ADR-003: ClickHouse for Analytical Data Storage
Date: 2024-01-08
Status: Accepted
Context
Neuroscience datasets in SynDB contain billions of rows – neurons, synapses, connectivity matrices, and physiological measurements – that are queried with columnar scans, aggregations, and large joins. PostgreSQL handles the OLTP metadata workload well (users, datasets, permissions) but performs poorly on analytical queries at this scale due to its row-oriented storage engine.
A single-database approach would force a choice between metadata flexibility and analytical performance. Scientific data is append-only and immutable once ingested, which relaxes consistency requirements for the analytical store.
Decision
Adopt a dual-database strategy:
- PostgreSQL (via SeaORM) for metadata, user accounts, permissions, and all OLTP operations.
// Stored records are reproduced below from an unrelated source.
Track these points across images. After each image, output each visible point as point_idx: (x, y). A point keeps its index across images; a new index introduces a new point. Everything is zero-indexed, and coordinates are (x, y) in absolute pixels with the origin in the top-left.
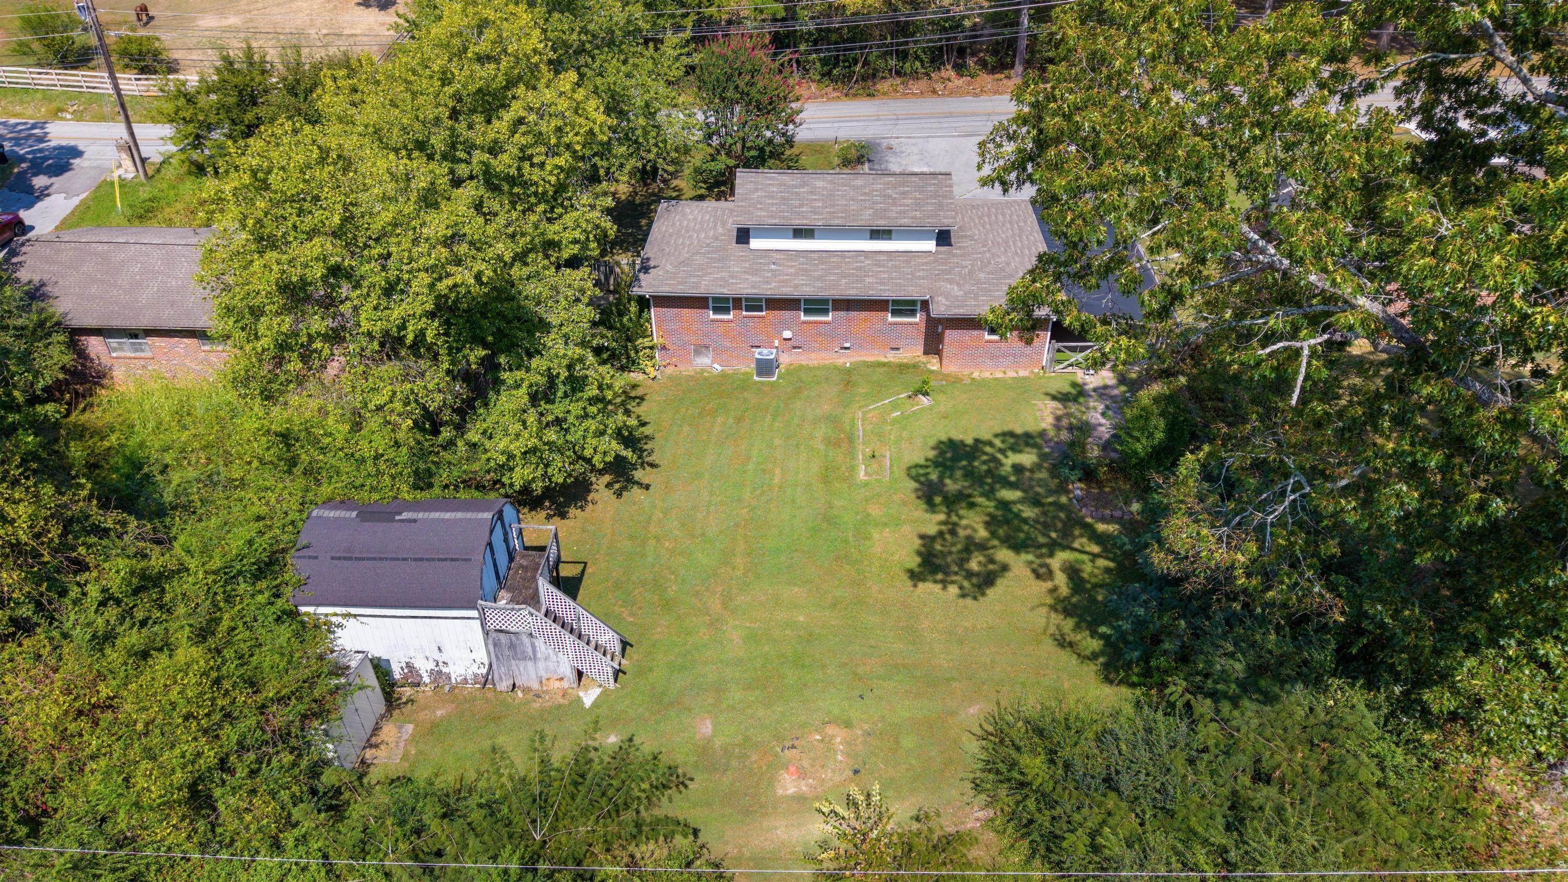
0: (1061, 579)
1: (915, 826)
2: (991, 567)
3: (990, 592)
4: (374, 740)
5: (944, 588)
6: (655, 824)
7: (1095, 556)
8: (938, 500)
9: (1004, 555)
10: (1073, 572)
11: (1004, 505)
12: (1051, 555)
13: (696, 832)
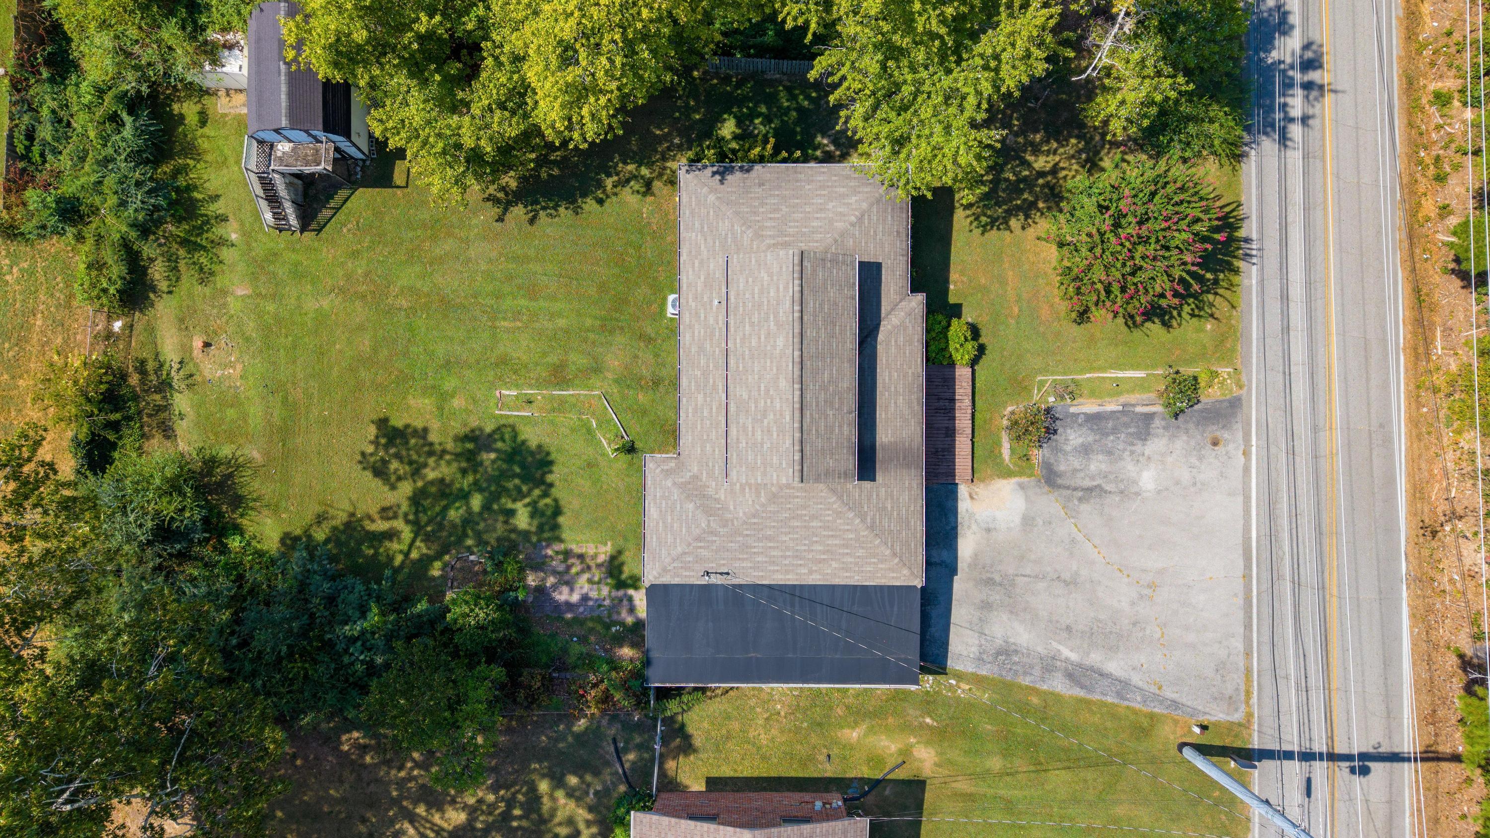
0: (381, 526)
1: (177, 413)
2: (393, 478)
3: (368, 474)
4: (232, 92)
5: (371, 442)
6: (176, 269)
7: (407, 554)
8: (470, 446)
9: (406, 488)
10: (391, 535)
11: (465, 496)
12: (407, 522)
13: (170, 292)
- ClickHouse for analytical neuroscience data, partitioned by
dataset_idusing the MergeTree engine family.
The API service connects to both databases. Metadata queries hit PostgreSQL; data queries are translated to ClickHouse SQL and executed via the native ClickHouse HTTP or TCP client.
Consequences
Positive:
- Orders-of-magnitude faster columnar scans and aggregations compared to PostgreSQL at billion-row scale.
- ClickHouse’s compression (LZ4/ZSTD) dramatically reduces storage for repetitive scientific data.
- Partitioning by
dataset_idenables efficient data lifecycle management (drop partition on dataset deletion). - Eventual consistency is acceptable because scientific data is immutable after ingestion.
Negative:
- Increased operational complexity: two database systems to provision, monitor, back up, and upgrade.
- No cross-database transactions; the application must handle consistency at the orchestration layer.
- ClickHouse’s mutation and update semantics differ from PostgreSQL, requiring developer awareness.